We will explain how to connect 4 industrial GigE cameras. Therefore we have used the following material:
4x MER-630-16GC-P, 6.3MP industrial GigE camera
5 Port PoE switch 1000mbit / 1Gbit
PC with windows 10 and a 1000mbit / 1Gbit networkcard
Please double check that your connection is 1000mbit / 1Gbit and not 100mbit. Some PoE switches are only 100mbit and we see more often that customer think they have 1Gbit connection but in reality they have a 100mbit connection. This article explains how you can check if you have a 1 Gbit connection. You can only check this when the industrial GigE camera is connected.
Step 1, connect all GigE cameras to the PoE switch
Connect the GigE cameras to the PoE switch and check if the LED on the back of the camera is on. This means that the camera is receiving power from the PoE switch.
Step 2, program correct IP address for each GigE camera
Every GigE industrial camera needs his own IP address. An example structure would be:
- Camera 1 -> 192.168.0.51
- Camera 2 -> 192.168.0.52
- Camera 3 -> 192.168.0.53
- Camera 4 -> 192.168.0.54
In step 1 and 2 of this article we explain how you can program the IP addresses of every camera using the GigE IP configutor that is installed with our SDK
Step 3, calculate the packetsize and package delay.
The packetsize and packetdelay are parameters to control the bandwidth of an industrial GigE camera. When connecting multiple cameras to one system we have to reduce the bandwidth of every camera, to make sure images are transferred stable from the camera to the PC. Incorrect parameters will cause no images or incomplete images.

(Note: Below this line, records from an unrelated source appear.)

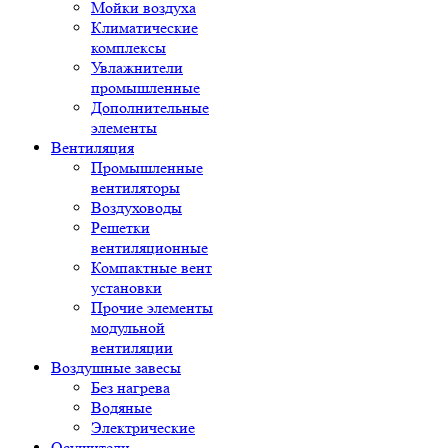
Мойки воздуха
Климатические
комплексы
Увлажнители
промышленные
Дополнительные
элементы
Вентиляция
Промышленные
вентиляторы
Воздуховоды
Решетки
вентиляционные
Компактные вент
установки
Прочие элементы
модульной
вентиляции
Воздушные завесы
Без нагрева
Водяные
Электрические
Осушители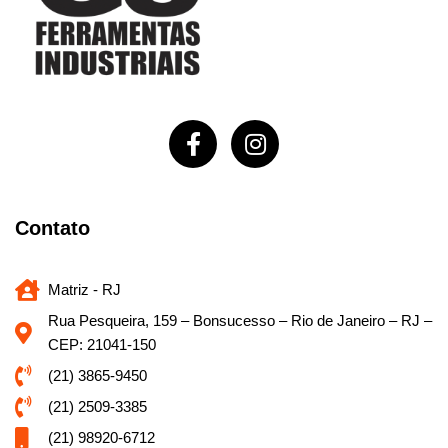
Contato
Matriz - RJ
Rua Pesqueira, 159 – Bonsucesso – Rio de Janeiro – RJ –
CEP: 21041-150
(21) 3865-9450
(21) 2509-3385
(21) 98920-6712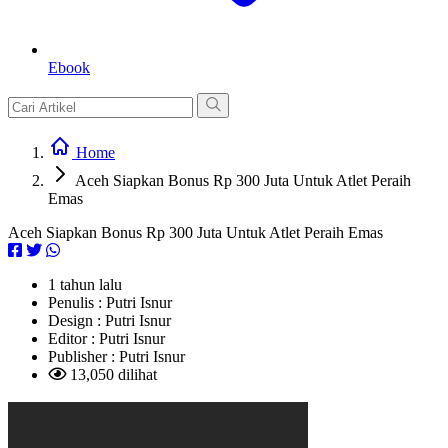
Ebook
Home
Aceh Siapkan Bonus Rp 300 Juta Untuk Atlet Peraih
Emas
Aceh Siapkan Bonus Rp 300 Juta Untuk Atlet Peraih Emas
1 tahun lalu
Penulis :
Putri Isnur
Design :
Putri Isnur
Editor :
Putri Isnur
Publisher :
Putri Isnur
13,050 dilihat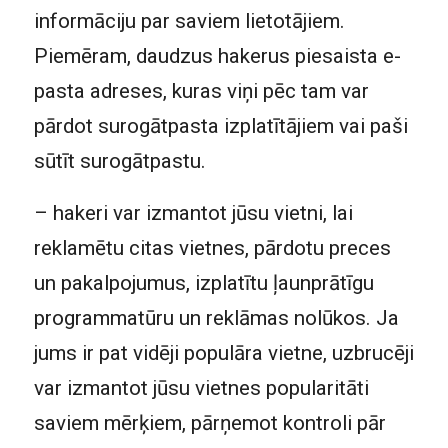
informāciju par saviem lietotājiem.
Piemēram, daudzus hakerus piesaista e-
pasta adreses, kuras viņi pēc tam var
pārdot surogātpasta izplatītājiem vai paši
sūtīt surogātpastu.
– hakeri var izmantot jūsu vietni, lai
reklamētu citas vietnes, pārdotu preces
un pakalpojumus, izplatītu ļaunprātīgu
programmatūru un reklāmas nolūkos. Ja
jums ir pat vidēji populāra vietne, uzbrucēji
var izmantot jūsu vietnes popularitāti
saviem mērķiem, pārņemot kontroli pār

Max bandwidth for each camera
• The PC network card needs 10% of its bandwidth reserved for packet retransmission, so you can use 90% of 1 Gbps for data transfer.

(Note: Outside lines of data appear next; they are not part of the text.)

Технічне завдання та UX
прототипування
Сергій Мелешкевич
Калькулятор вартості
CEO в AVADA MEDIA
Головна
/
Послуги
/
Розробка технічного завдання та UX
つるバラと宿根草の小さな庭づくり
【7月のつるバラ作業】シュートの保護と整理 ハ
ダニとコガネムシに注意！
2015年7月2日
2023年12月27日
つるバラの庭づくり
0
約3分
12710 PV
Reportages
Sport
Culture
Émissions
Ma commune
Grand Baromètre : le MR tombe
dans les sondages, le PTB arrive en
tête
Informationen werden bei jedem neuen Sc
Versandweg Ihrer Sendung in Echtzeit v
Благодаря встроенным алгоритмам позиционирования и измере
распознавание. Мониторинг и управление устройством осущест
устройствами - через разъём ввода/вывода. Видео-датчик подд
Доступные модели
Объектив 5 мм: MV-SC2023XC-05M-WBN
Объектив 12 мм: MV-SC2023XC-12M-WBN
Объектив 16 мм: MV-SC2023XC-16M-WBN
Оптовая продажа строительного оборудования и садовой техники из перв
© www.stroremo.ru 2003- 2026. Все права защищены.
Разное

• 1 Gbps = 1000 Mbit/s = 125 Mbyte/sec
• Available bandwidth is 125 Mbyte/sec * 0.9 (90% bandwidth) = 112,5 Mbyte/sec
• With 4 cameras, the maximum bandwidth you can allocate for each camera will be 112.5 Mbyte/s /4= 28.1 Mbyte/sec per camera
• With a resolution of 6.3Mpixel per camera, each camera can have a max frame-rate of: 28.1 (max bandwidth available per camera ) / 6.3Mpixel (resolution of camera) = 4,46fps
Defining values packet size (GevSCPS) and packet delay (GevSCPD)
When you have installed the Daheng Imaging SDK, you open the frame-rate calculator that is located at C:\Program Files\Daheng Imaging\GalaxySDK\Doc
In the framerate calculator excel file, go to the tab with you camera type (MER-630 in our case)

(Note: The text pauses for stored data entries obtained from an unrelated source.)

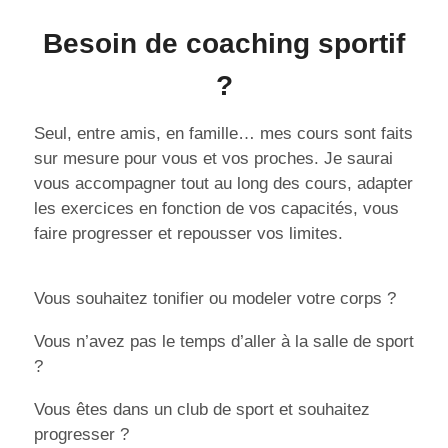
Besoin de coaching sportif
?
Seul, entre amis, en famille… mes cours sont faits
sur mesure pour vous et vos proches. Je saurai
vous accompagner tout au long des cours, adapter
les exercices en fonction de vos capacités, vous
faire progresser et repousser vos limites.
Vous souhaitez tonifier ou modeler votre corps ?
Vous n’avez pas le temps d’aller à la salle de sport
?
Vous êtes dans un club de sport et souhaitez
progresser ?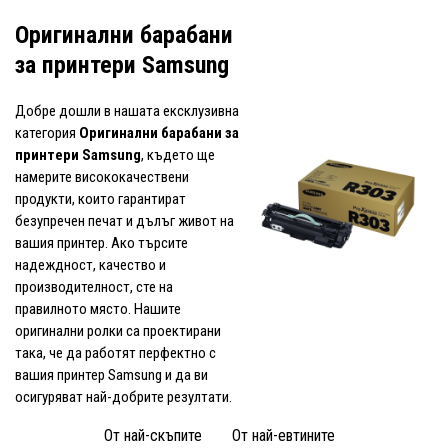
Оригинални барабани
за принтери Samsung
Добре дошли в нашата ексклузивна
категория
Оригинални барабани за
принтери Samsung
, където ще
намерите висококачествени
продукти, които гарантират
безупречен печат и дълъг живот на
вашия принтер. Ако търсите
надеждност, качество и
производителност, сте на
правилното място. Нашите
оригинални ролки са проектирани
така, че да работят перфектно с
вашия принтер Samsung и да ви
осигуряват най-добрите резултати.
От най-скъпите
От най-евтините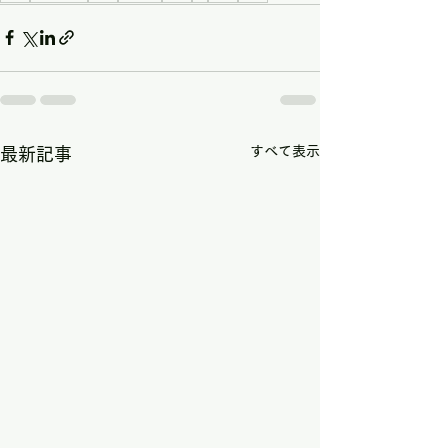
すべて表示
最新記事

Change the excel value of the exposure time to 100
Change the excel value of the GevSCPD to 8000
Change the excel value of the GevSCPSPacketSize to a value so that the framerate is below 4,46fps. The max value is 8192.
If you used the max value for GevSCPSPacketSize but as a result the framerate is much lower than the max frame-rate, you need to lower the value of GevSCPD so that the framerate increases just to below the max framerate (in our case 4,46fps)
Step 4, programming the packetsize and package delay
The calculated values have to be programmed in each industrial camera connected to our switch. In step 3 of this article we explain how to do this.
Step 5, remarks when connecting multiple industrial cameras to one pc
When connecting many high resolution cameras to a single networkport, it may occur that the GevSCPD has a value higher than 1000. In that case, you have to increase the packetdelaytimeout, otherwise the industrial camera is not able to transfer the images on time to the pc, resulting in incomplete frames.